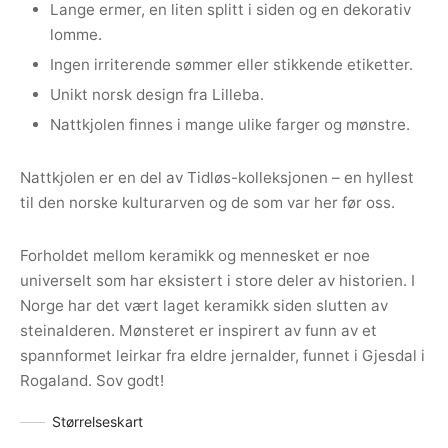
Lange ermer, en liten splitt i siden og en dekorativ
lomme.
Ingen irriterende sømmer eller stikkende etiketter.
Unikt norsk design fra Lilleba.
Nattkjolen finnes i mange ulike farger og mønstre.
Nattkjolen er en del av Tidløs-kolleksjonen – en hyllest
til den norske kulturarven og de som var her før oss.
Forholdet mellom keramikk og mennesket er noe
universelt som har eksistert i store deler av historien. I
Norge har det vært laget keramikk siden slutten av
steinalderen. Mønsteret er inspirert av funn av et
spannformet leirkar fra eldre jernalder, funnet i Gjesdal i
Rogaland. Sov godt!
Størrelseskart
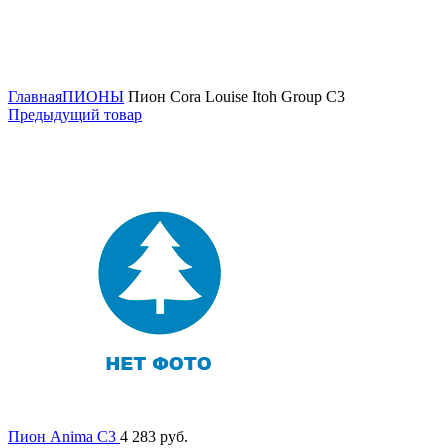
ОСЕНЬ 2026
Нажмите для увеличения
Главная
ПИОНЫ
Пион Cora Louise Itoh Group C3
Предыдущий товар
Пион Anima C3
4 283
руб.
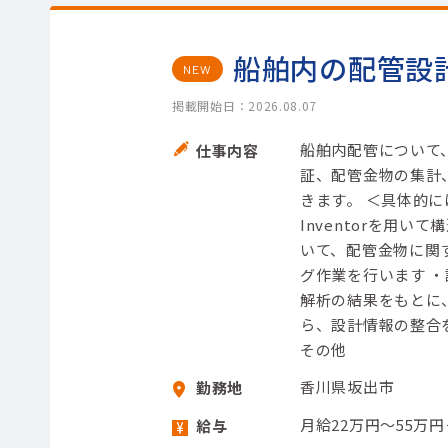
船舶内の配管設
NEW
掲載開始日：2026.08.07
船舶内配管について、A
仕事内容
証、配管金物の集計
きます。 ＜具体的には
Inventorを用い
いて、配管金物に関
グ作業を行います 
解析の結果をもとに
ら、設計情報の整合を取
その他
香川県坂出市
勤務地
月給22万円～55万
給与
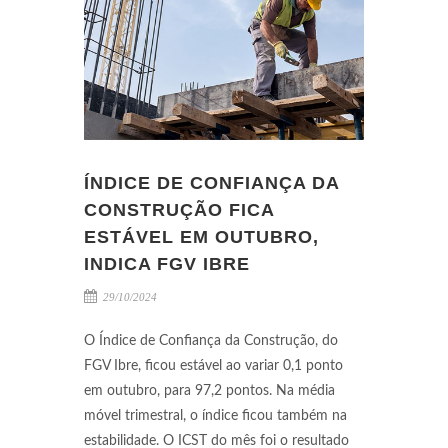
ÍNDICE DE CONFIANÇA DA
CONSTRUÇÃO FICA
ESTÁVEL EM OUTUBRO,
INDICA FGV IBRE
29/10/2024
O Índice de Confiança da Construção, do
FGV Ibre, ficou estável ao variar 0,1 ponto
em outubro, para 97,2 pontos. Na média
móvel trimestral, o índice ficou também na
estabilidade. O ICST do mês foi o resultado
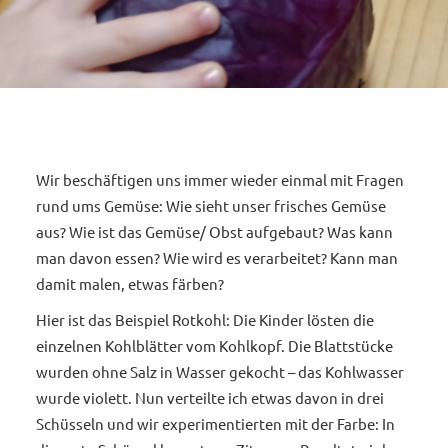
Wir beschäftigen uns immer wieder einmal mit Fragen
rund ums Gemüse: Wie sieht unser frisches Gemüse
aus? Wie ist das Gemüse/ Obst aufgebaut? Was kann
man davon essen? Wie wird es verarbeitet? Kann man
damit malen, etwas färben?
Hier ist das Beispiel Rotkohl: Die Kinder lösten die
einzelnen Kohlblätter vom Kohlkopf. Die Blattstücke
wurden ohne Salz in Wasser gekocht – das Kohlwasser
wurde violett. Nun verteilte ich etwas davon in drei
Schüsseln und wir experimentierten mit der Farbe: In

* Task description:
Take the material above and output only the lines from the one that contains "em outubro, para 97,2 pontos. Na média" through the one that contains "damit malen, etwas färben?", ends included and images left out.

* Answer box:
em outubro, para 97,2 pontos. Na média
móvel trimestral, o índice ficou também na
estabilidade. O ICST do mês foi o resultado
Wir beschäftigen uns immer wieder einmal mit Fragen
rund ums Gemüse: Wie sieht unser frisches Gemüse
aus? Wie ist das Gemüse/ Obst aufgebaut? Was kann
man davon essen? Wie wird es verarbeitet? Kann man
damit malen, etwas färben?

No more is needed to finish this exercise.